◆ **Description of the task**: Which Python version does the installation command in the notebook on deduplicating importance weighted functions specify?

# Importance Weighted Functions can be Deduped and Even Approximated

## Installation Instructions

`conda env create -n dev python=3.7 numpy numba scikit-learn hypothesis`

`conda activate dev`

In [1]:
from typing import Dict, Callable, Iterable, Optional, Sequence, Tuple, TypeVar
import numpy as np

X = TypeVar("X")
Y = TypeVar("Y")
NpArray = TypeVar("NpArray", bound=np.ndarray)

## Motivating Example

The computation needed to compute a weighted sum can be reduced by first grouping by values and then summing the weights.  Notice the number of necessary operations is halved in this example.

$$ 
\begin{align*}
6.3 &= (0.15 \times 5 + 0.05 \times 5) + (0.1 \times 6 + 0.2 \times 6) + (0.25 \times 7 + 0.25 \times 7) \\
    &= (0.15 + 0.05) \times 5 + (0.1 + 0.2) \times 6 + (0.25 + 0.25) \times 7 \\
    &= 0.2 \times 5 + 0.3 \times 6 + 0.5 \times 7
\end{align*}
$$

In [2]:
# 6 multiplies, 5 additions

wt = np.array([0.15, 0.05,   0.10, 0.20,   0.25, 0.25])

◆ **Data extract**:
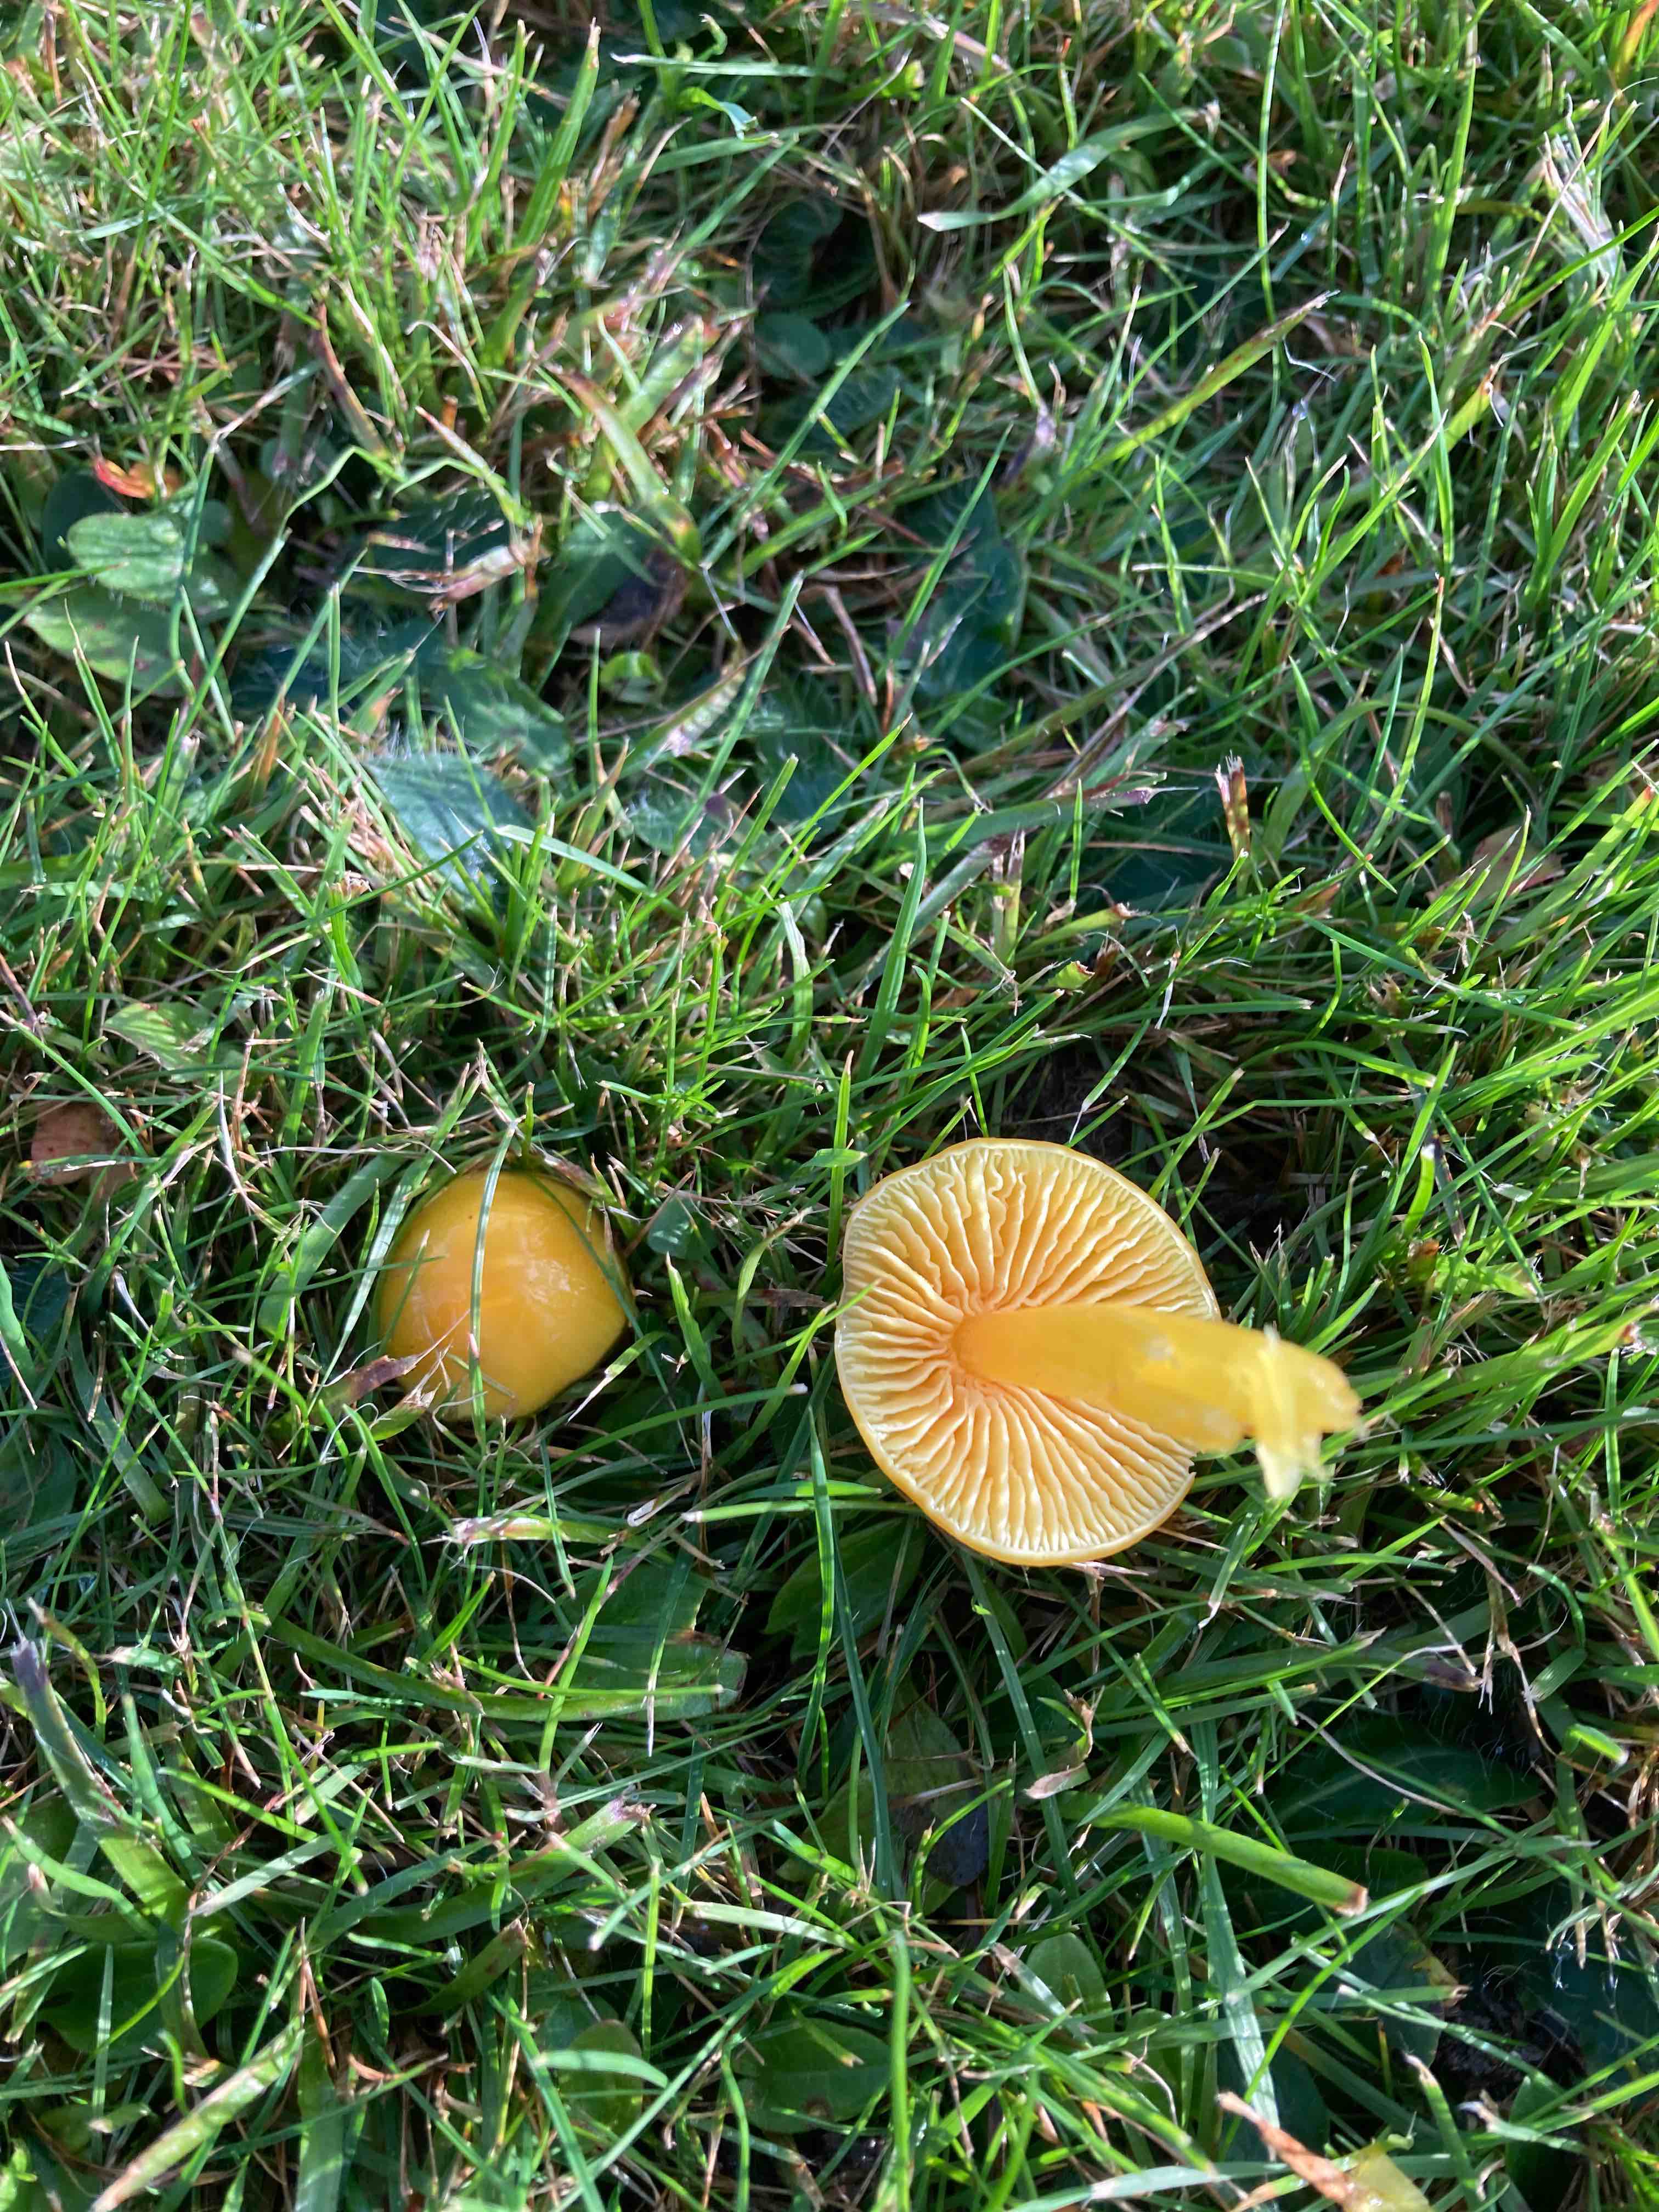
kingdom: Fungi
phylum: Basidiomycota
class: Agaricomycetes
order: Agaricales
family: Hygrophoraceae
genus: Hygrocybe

==

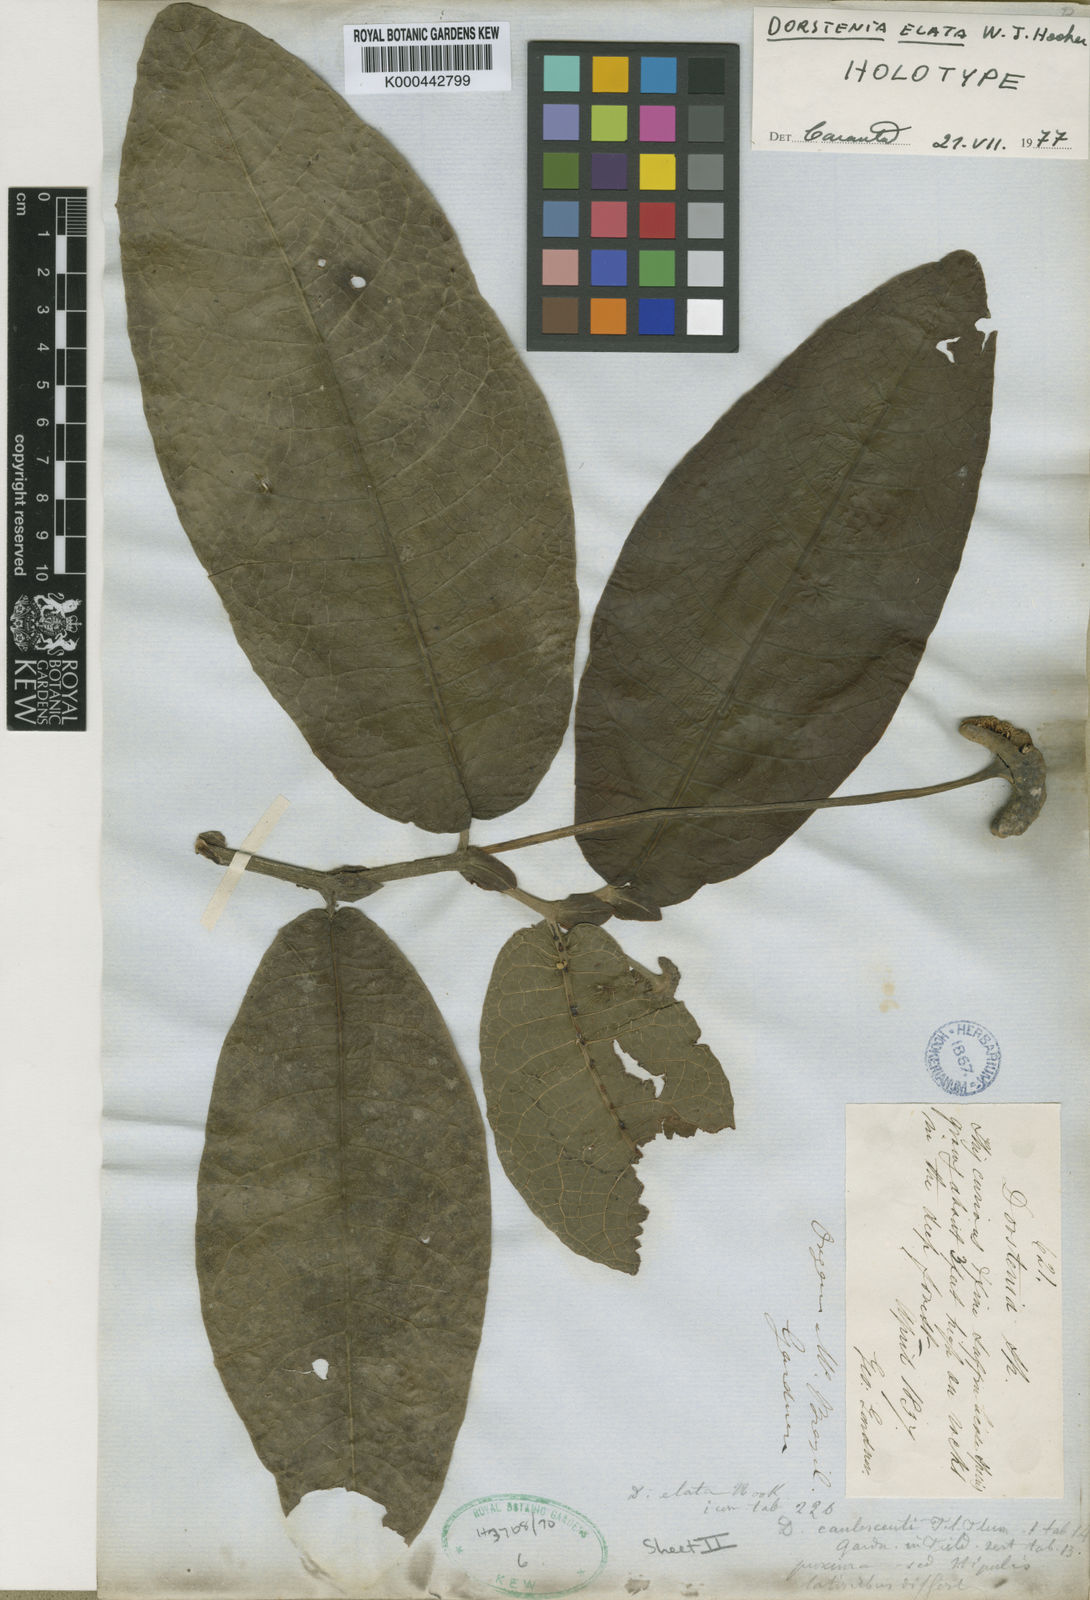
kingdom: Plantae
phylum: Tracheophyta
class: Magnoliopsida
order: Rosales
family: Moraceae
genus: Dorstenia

◆ **Result of this task**: Python 3.7